* **SOURCE TEXT**
╔══

19/01/2026
TotV Core Books Review!

A ways back in 2024, I wrote a review of the Tales of the Valiant GM Guide. And recently the good people over at Bundle of Holding had a deal on the remainder of the books. I jumped on it, and now it’s time to review Tales of the Valiant in its complete form!

NOTICE: Kobold Press provided me with a review copy of the TotV GM Guide, but only that book in this collection. The remainder were purchased by me via Bundle of Holding

Background

In the fallout from the OGL 1.1 scandal, some of the major third party publishers and companies whose content relied on the OGL 1.0a decided it was time to break contact as much as they could with Wizards. Kobold Press took the new CC BY 4.0 SRD and decided to run with that to develop their own 5e based system and SRD, Black Flag Roleplaying. Through 2024, they released the core books for Tales of the Valiant (TotV), and immediately began developing adventures for it, offering a supported experience. Since then, it’s been running steadily and will be seeing its first expansion, a Norse themed and inspired adventure setting called Northlands.

╚══

Using the TotV review, please explain in one to three sentences why Kobold Press developed its own 5e-based system. The rows below have nothing to do with this.

* **RECORDED DATA**
╔══

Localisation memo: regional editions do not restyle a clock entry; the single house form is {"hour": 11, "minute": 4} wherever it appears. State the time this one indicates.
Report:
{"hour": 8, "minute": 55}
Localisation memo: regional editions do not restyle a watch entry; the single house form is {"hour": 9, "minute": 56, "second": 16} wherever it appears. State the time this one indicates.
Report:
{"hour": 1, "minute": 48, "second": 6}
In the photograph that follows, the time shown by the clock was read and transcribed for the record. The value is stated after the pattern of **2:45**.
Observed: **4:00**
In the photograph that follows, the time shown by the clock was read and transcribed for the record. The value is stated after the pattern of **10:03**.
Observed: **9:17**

╚══
╔══

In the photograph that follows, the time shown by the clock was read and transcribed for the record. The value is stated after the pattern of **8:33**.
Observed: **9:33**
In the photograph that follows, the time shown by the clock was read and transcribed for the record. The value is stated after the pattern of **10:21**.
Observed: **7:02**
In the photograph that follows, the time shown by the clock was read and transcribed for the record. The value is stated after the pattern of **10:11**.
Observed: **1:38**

╚══

* **RESULT**
After the OGL 1.1 scandal, major third-party publishers whose content relied on the OGL 1.0a decided to break contact with Wizards as much as they could. Kobold Press did so by taking the new CC BY 4.0 SRD and using it to develop its own 5e-based system and SRD, Black Flag Roleplaying.